Quoted passage:
════════════════════
Agenda Item 132: First performance report
On the programme budget for the biennium 2014-2015

Fifth Committee
Main part of the Sixty-Ninth Session
Of the United Nations General Assembly
17 December 2014

 

Mr. Chairman,

 

         At the outset, my delegation would like to thank Mr. Chandru Ramanathan, Officer-in-Charge, Office of Programme Planning, Budget and Accounts, and Mr. Carlos Ruiz Massieu, Chair of the Advisory Committee on Administrative and Budgetary Questions, for introducing their respective reports on the first performance report on the programme budget for the biennium 2014-2015. I wish to briefly outline my delegation’s views on this issue.

 

Mr. Chairman,

 

         Last December, the Member States agreed on a regular budget for this biennium at a level of $5.530 billion, which is 0.63% less than the previous budget of $5.565 billion. I would like to emphasize again that we cannot afford to go back to the previous trend of expanding the UN regular budget, which has more than doubled since the year 2000.

 

         According to the report of the ACABQ, the current figure presented for this biennium amounts to as much as $5.886 billion, which, if approved by the General Assembly, will not only be larger than the previous budget by $321 million, but will also be the largest budget in the history of the United Nations, despite the severe financial constraints which many Member States currently face. 

 

         Furthermore, with further possible additions from the SPMs, which would be the outcome of the deferral of the consideration of the latter halves of two missions’ budgets, the total amount of this biennium budget could exceed $6 billion, which represents an increase of around 10% from the previous biennium. 

 

Though we had managed to contain the rate of the budgetary increase from 2010 until 2013, most of us did not imagine, when we agreed on this biennium budget in December 2013, that one year later we would risk going back to business as usual with a proposal for such a substantial increase to the initial budget amount.  

 

         While some part of this increase might be attributed to the Member States through the creation of new mandates, as the Secretary-General has recently indicated, my delegation would like to reiterate its urgent call to explore among the Member States a better way forward on two particular issues:

 

         The first is how we might enable this Organization to prioritize its activities and its commensurate staffing, such that we can tackle emerging and urgent issues like the establishment of UNMEER, while at the same time discontinuing other obsolete activities which can be addressed in other ways. 

 

         The second is how we might make sense of the budgetary envelope of this Organization, and correct the habits of managers who have become accustomed to expecting that more resources will always come at the end of the budgetary cycle rather than operating within the resources initially approved.
════════════════════
Recorded data:
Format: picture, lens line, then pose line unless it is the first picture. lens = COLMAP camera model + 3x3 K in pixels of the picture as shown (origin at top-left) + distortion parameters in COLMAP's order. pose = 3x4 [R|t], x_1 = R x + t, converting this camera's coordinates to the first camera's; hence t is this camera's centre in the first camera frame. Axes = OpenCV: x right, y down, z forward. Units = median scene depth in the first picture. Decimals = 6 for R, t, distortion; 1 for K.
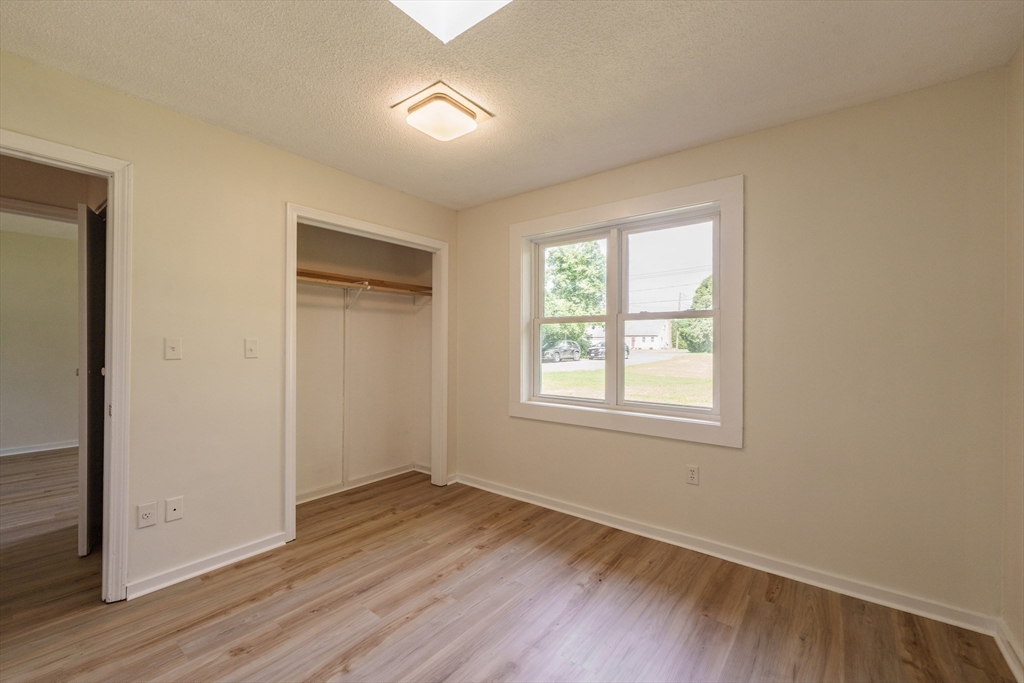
lens RADIAL K [[428.1, 0, 510.8], [0, 428.1, 338.8], [0, 0, 1]] dist [-0.003004, -0.000225]
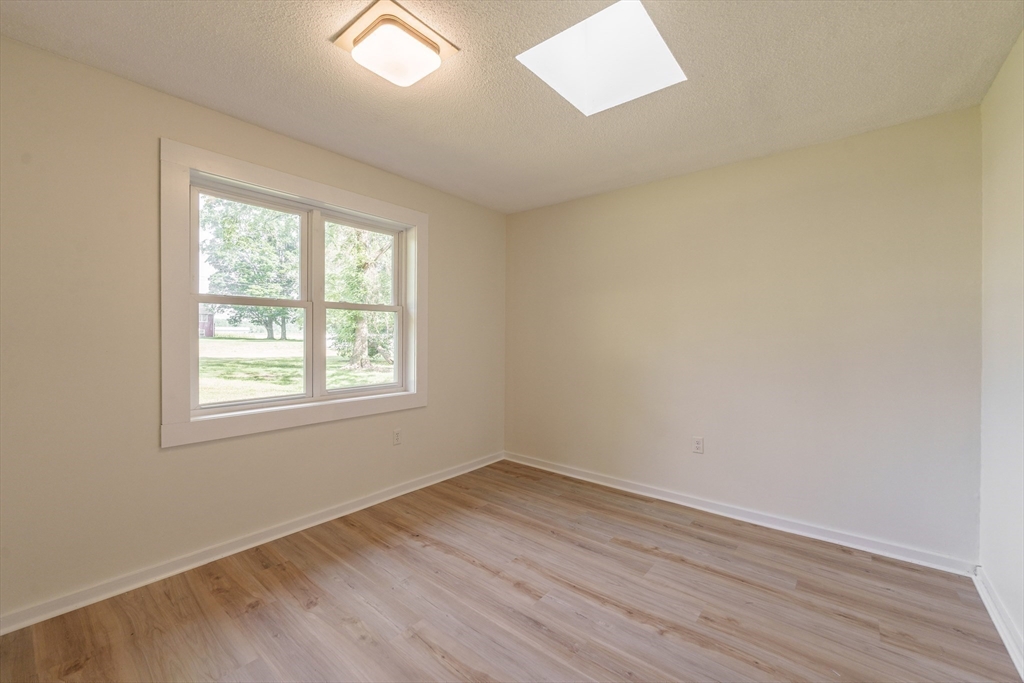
lens RADIAL K [[428.1, 0, 510.8], [0, 428.1, 338.8], [0, 0, 1]] dist [-0.003004, -0.000225]
pose [[0.006164, -0.014269, 0.999879, -0.796840], [-0.013807, 0.999802, 0.014353, 0.007243], [-0.999886, -0.013894, 0.005965, 0.643701]]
════════════════════
Aim of the task: Reproduce the passage of the budget statement that opens with the words containing "According to the" and closes with "States currently face.". Work only from the budget statement, not from the data.

Solution below:
According to the report of the ACABQ, the current figure presented for this biennium amounts to as much as $5.886 billion, which, if approved by the General Assembly, will not only be larger than the previous budget by $321 million, but will also be the largest budget in the history of the United Nations, despite the severe financial constraints which many Member States currently face.